DATA SUPPLIED:
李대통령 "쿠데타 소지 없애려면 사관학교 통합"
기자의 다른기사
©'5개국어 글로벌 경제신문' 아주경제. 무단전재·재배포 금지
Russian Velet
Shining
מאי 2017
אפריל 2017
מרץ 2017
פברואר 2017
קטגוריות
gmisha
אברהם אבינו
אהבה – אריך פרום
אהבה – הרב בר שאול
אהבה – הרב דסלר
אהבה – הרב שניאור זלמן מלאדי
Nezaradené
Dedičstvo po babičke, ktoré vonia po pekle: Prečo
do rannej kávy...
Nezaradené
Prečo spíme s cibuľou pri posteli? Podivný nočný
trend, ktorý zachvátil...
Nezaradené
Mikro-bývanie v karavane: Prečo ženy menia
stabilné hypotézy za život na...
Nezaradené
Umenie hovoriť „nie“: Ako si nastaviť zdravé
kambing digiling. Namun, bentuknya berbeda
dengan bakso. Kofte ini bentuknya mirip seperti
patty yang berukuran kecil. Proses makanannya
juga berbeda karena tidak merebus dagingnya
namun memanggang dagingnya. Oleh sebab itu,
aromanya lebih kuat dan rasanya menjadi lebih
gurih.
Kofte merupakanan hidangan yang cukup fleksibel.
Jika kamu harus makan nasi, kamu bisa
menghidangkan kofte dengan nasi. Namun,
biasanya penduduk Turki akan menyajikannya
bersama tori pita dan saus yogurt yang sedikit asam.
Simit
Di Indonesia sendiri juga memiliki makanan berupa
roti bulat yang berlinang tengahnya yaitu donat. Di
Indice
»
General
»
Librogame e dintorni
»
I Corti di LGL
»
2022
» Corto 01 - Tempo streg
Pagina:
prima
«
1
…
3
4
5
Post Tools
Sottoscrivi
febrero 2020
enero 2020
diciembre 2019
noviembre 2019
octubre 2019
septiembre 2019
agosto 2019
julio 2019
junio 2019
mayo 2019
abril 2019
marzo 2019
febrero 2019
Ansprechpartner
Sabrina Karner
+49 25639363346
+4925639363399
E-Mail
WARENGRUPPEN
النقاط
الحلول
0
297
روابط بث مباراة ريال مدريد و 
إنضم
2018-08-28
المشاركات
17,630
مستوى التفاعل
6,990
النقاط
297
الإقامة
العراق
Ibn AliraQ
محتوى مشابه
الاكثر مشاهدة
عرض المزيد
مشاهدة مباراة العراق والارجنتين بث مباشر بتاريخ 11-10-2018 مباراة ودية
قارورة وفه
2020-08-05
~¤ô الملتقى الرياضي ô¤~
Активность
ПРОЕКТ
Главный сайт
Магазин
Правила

EXERCISE INSTRUCTIONS: List each line in the records that contains the word "dengan".

EXPECTED ANSWER:
dengan bakso. Kofte ini bentuknya mirip seperti
menghidangkan kofte dengan nasi. Namun,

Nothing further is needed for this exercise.